This will give the Product Owner another chance to reprioritize the product backlog knowing the effort it takes for each and every user story. After the prioritization takes place the team will then commit to a number of user stories from the product backlog. The team are essentially committing themselves to complete those user stories by the end of the sprint and presenting the owner with shipp-able features at the end of the sprint.
The team will then start the sprint each of the team members committing to a number of user stories. The Scrum Master can help the team split the user stories making sure that all dependencies if any are tackled at the earliest so as not to slow down the team performance.
4) Daily Scrum meeting
Every day, the team will carry out what is referred to as the "Daily Sprint Meeting". During this meeting each and every member should discuss the following:
- What they have been working on yesterday
- What they plan to work on today
- Any obstacles encountered
The Scrum Master should take a note of all the obstacles encountered and make sure to monitor the progress on each and every user story so as to help the Product Owner understand where the team stands in terms of progress. The Scrum Master will usually use the "Sprint Burndown" chart to monitory the team progress. The Burndown chart is essentially the total number of story points remaining on the sprint against the number of days remaining for the sprint such as the one shown below:
Several tools such as Visual Studio Online will update the burndown chart automatically given that each team member gives an update on each task and user story daily.

- List of tasks:
A) Rewrite the paragraph of the Scrum passage that begins "This will give the Product Owner" in two or three shorter sentences, keeping its main facts.
B) Write the next part of the Scrum passage, starting after its final sentence about Visual Studio Online.
The material that follows is not needed for this work.

- Provided records:
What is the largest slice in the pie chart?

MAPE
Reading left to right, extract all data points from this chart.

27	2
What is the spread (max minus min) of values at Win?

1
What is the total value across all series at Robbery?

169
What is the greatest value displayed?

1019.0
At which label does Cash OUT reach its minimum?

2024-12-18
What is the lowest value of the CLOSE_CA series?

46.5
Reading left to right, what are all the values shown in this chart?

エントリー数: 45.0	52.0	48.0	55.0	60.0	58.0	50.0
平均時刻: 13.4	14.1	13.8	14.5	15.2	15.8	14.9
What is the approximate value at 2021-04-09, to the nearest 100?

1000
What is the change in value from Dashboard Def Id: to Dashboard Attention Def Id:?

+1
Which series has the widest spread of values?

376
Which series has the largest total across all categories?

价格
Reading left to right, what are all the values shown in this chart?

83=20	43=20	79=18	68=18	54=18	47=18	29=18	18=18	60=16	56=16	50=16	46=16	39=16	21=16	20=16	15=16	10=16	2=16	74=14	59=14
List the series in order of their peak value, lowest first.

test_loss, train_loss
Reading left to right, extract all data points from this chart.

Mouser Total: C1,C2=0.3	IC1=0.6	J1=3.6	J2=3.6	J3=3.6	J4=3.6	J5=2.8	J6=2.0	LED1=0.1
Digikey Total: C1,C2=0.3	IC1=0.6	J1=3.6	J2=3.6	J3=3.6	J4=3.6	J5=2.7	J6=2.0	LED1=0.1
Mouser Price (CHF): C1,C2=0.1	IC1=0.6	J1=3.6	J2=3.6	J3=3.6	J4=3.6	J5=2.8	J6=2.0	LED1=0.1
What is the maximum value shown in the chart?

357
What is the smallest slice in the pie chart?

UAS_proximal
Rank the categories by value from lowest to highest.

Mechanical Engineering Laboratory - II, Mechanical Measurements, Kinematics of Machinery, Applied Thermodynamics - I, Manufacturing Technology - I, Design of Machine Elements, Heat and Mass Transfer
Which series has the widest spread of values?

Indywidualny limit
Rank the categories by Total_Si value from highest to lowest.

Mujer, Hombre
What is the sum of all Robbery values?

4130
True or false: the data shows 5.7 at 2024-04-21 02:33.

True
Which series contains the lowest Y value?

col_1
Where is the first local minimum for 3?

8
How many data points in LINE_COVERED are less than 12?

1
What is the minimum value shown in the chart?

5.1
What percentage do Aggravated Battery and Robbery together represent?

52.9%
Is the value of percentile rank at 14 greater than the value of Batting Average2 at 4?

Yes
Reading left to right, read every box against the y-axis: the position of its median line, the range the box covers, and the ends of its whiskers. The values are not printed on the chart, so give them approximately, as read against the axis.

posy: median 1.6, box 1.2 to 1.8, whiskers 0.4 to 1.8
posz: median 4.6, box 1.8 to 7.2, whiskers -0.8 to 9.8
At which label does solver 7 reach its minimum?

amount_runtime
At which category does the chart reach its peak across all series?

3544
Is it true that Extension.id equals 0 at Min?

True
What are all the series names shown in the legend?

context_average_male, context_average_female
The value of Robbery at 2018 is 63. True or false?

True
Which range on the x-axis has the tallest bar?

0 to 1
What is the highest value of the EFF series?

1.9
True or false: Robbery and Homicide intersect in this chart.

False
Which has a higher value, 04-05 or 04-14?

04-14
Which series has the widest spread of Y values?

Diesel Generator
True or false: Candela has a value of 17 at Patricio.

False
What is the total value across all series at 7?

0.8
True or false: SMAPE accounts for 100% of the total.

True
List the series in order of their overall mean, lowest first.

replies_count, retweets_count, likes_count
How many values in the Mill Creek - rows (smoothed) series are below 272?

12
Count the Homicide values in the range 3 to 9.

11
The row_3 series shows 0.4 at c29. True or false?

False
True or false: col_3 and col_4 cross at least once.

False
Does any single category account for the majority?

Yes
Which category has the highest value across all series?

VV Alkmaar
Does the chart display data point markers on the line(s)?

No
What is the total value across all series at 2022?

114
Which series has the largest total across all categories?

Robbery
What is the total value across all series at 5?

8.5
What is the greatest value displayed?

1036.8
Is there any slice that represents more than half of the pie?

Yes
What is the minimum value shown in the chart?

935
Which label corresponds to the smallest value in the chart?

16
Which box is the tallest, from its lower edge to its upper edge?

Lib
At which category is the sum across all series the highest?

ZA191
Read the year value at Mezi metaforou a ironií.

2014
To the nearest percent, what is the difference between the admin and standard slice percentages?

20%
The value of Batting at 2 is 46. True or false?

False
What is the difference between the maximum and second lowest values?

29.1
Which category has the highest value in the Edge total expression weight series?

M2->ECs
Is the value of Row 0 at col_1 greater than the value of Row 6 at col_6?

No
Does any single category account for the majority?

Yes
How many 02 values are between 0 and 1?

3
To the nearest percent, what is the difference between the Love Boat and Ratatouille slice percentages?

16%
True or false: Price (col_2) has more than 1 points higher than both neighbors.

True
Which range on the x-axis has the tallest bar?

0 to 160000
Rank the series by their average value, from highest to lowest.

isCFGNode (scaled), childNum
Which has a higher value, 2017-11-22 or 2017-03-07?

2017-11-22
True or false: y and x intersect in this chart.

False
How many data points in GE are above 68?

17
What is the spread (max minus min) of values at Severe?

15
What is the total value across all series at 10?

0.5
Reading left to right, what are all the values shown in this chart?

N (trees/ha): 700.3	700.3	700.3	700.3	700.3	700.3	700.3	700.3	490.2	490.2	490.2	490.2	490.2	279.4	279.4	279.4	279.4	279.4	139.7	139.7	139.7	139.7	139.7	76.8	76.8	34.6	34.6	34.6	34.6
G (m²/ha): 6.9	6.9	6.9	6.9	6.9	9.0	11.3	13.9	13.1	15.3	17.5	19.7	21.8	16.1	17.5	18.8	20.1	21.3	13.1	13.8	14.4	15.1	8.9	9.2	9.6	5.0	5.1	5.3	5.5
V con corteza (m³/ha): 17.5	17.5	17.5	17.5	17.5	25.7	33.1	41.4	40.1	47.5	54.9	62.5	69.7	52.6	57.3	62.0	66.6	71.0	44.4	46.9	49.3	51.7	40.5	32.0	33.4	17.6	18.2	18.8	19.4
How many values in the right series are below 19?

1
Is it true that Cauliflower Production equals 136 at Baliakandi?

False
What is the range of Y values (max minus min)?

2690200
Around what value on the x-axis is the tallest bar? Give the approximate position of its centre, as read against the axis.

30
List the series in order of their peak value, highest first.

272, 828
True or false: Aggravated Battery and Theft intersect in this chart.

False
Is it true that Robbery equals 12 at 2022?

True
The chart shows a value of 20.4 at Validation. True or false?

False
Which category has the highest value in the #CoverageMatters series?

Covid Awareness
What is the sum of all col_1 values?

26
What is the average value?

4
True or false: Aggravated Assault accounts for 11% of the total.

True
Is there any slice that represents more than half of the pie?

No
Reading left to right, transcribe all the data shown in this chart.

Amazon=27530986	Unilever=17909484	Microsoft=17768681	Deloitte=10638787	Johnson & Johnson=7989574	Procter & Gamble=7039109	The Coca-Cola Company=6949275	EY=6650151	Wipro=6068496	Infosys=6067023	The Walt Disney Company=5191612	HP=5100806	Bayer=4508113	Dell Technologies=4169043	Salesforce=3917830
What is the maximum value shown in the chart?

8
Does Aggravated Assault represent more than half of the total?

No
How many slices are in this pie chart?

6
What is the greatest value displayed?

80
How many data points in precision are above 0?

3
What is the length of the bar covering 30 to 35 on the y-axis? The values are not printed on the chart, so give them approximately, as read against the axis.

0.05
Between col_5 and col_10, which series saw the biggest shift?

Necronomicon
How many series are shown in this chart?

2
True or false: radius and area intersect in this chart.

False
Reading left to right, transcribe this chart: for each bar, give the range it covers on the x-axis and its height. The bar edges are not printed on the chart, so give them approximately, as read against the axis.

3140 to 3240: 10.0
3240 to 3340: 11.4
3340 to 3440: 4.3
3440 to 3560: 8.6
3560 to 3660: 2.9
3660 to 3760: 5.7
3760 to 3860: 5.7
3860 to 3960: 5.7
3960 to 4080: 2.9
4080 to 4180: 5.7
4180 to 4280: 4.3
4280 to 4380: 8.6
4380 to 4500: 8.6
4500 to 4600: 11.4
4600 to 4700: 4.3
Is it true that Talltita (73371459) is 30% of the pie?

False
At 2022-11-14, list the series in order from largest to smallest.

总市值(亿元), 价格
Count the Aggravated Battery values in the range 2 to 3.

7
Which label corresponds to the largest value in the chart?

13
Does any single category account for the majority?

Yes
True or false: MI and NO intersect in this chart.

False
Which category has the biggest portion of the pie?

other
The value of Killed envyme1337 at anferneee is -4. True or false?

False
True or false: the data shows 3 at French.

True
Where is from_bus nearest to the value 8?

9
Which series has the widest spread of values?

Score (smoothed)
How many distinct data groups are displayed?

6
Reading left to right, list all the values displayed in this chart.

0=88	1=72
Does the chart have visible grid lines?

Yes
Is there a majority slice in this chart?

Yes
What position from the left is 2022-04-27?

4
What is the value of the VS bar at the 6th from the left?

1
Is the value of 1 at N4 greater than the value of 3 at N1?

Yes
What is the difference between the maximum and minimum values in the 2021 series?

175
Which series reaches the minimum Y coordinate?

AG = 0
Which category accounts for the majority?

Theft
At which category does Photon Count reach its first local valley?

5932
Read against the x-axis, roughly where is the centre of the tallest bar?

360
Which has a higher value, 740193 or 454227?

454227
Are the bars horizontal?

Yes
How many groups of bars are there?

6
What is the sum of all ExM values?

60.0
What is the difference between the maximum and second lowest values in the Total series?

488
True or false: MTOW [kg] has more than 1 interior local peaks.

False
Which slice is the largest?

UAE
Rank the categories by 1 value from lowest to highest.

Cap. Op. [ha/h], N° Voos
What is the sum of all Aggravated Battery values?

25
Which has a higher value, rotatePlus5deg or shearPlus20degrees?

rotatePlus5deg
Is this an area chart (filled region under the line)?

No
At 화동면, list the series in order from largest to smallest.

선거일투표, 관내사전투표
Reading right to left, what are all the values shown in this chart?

- Your written answers:
A) Knowing the effort each user story takes, the Product Owner gets another chance to reprioritize the product backlog. The team then commits to a number of user stories from the backlog. It pledges to complete them by the end of the sprint and to present the owner with shippable features.

B)
5) Sprint Retrospective
At the end of the sprint, the team will meet up with the product owner to discuss the progress done and present the shippable features produced during the sprint. The product owner will examine the features and update the product backlog from the beginning. It also good practice that the team uses this opportunity to discuss any general blocking issues or problems the team encountered during the sprint. The Scrum Master is responsible to take note of all the issues and work on solutions so as to make the team more efficient in the coming sprints.
6) Repeat the Process
That is it! The process is then repeated untill the product backlog items are exhausted.
The Scrum Process can be easily explained using the following diagram:
I hope you have a better understanding of what Scrum is. There are other situations and benefits which I did not mention in this blog but I could keep going forever. I have been using Scrum for quite a while now with different companies and different team sizes and from my experience I can say that Scrum is a very efficient and effective methodology as long as the few Scrum rules are properly followed. In some cases, depending on the particular scenario, one may need to tweak some of the variables around however, the 6 steps I mentioned should always take place in one form or another.
Thanks for reading and as always, if you have any questions do not hesitate to ask.